▸ To do: Put the lines starting at the line that contains "Ιστοχώρος 1: το www.slidewaterpark.com" and ending at the line that contains "Facebook: Κατασκευαστής εξοπλισμού" into a JSON list of strings, one string per line, with blank lines left out.
+ + + + +
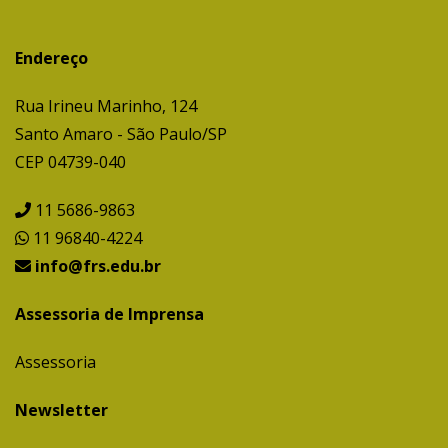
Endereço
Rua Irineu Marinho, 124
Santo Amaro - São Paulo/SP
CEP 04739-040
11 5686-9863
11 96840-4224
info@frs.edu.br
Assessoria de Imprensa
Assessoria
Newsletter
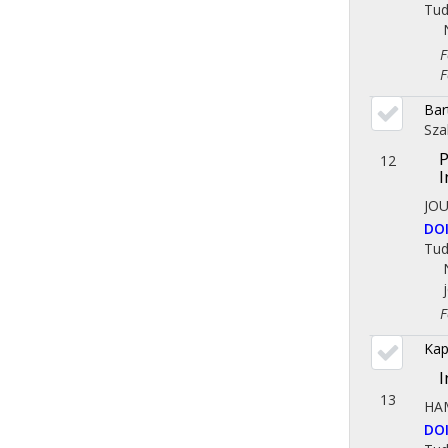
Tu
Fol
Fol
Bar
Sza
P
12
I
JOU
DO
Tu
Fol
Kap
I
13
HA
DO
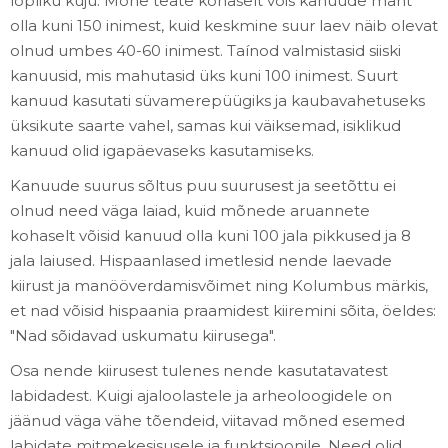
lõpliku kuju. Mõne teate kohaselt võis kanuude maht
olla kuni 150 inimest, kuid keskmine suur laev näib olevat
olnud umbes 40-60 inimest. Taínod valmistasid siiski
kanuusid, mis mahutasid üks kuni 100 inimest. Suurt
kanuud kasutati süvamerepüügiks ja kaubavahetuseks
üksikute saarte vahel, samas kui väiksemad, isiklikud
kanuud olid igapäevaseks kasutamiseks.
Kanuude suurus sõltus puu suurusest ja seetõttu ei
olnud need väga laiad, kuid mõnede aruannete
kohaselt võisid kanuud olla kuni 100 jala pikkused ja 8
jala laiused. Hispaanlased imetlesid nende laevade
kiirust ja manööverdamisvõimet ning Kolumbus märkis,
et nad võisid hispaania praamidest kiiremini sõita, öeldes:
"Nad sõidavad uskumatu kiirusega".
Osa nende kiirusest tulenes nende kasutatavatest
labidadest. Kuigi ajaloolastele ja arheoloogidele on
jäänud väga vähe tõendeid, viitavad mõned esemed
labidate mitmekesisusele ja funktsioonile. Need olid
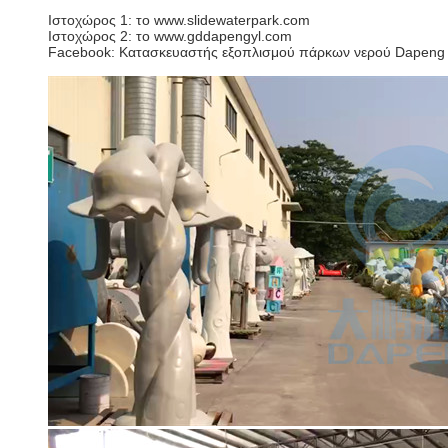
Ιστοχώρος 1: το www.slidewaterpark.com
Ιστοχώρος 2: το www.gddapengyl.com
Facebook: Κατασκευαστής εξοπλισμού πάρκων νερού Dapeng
+ + + + +
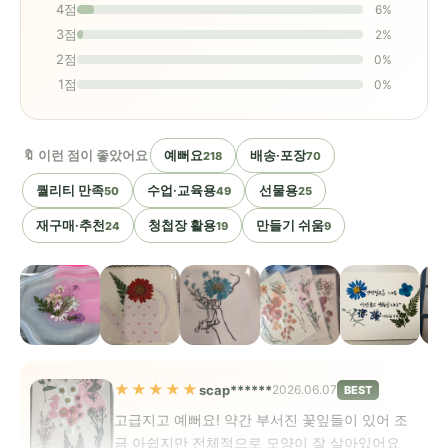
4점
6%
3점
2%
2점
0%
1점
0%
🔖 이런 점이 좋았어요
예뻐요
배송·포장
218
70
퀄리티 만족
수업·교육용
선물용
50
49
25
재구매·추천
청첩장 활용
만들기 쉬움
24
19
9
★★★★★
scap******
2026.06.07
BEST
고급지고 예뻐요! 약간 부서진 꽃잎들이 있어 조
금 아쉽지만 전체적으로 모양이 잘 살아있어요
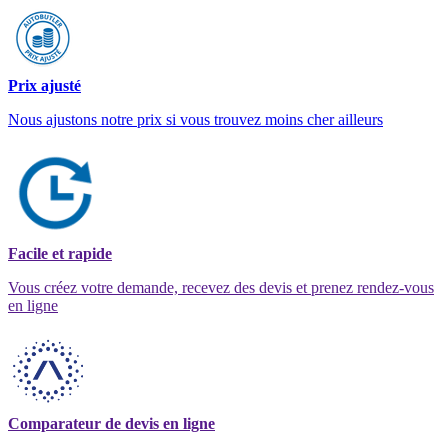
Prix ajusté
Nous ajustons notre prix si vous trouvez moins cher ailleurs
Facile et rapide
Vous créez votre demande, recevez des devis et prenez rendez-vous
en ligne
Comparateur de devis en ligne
+ + + + +
▸ Exercise answer:
[
  "Ιστοχώρος 1: το www.slidewaterpark.com",
  "Ιστοχώρος 2: το www.gddapengyl.com",
  "Facebook: Κατασκευαστής εξοπλισμού πάρκων νερού Dapeng"
]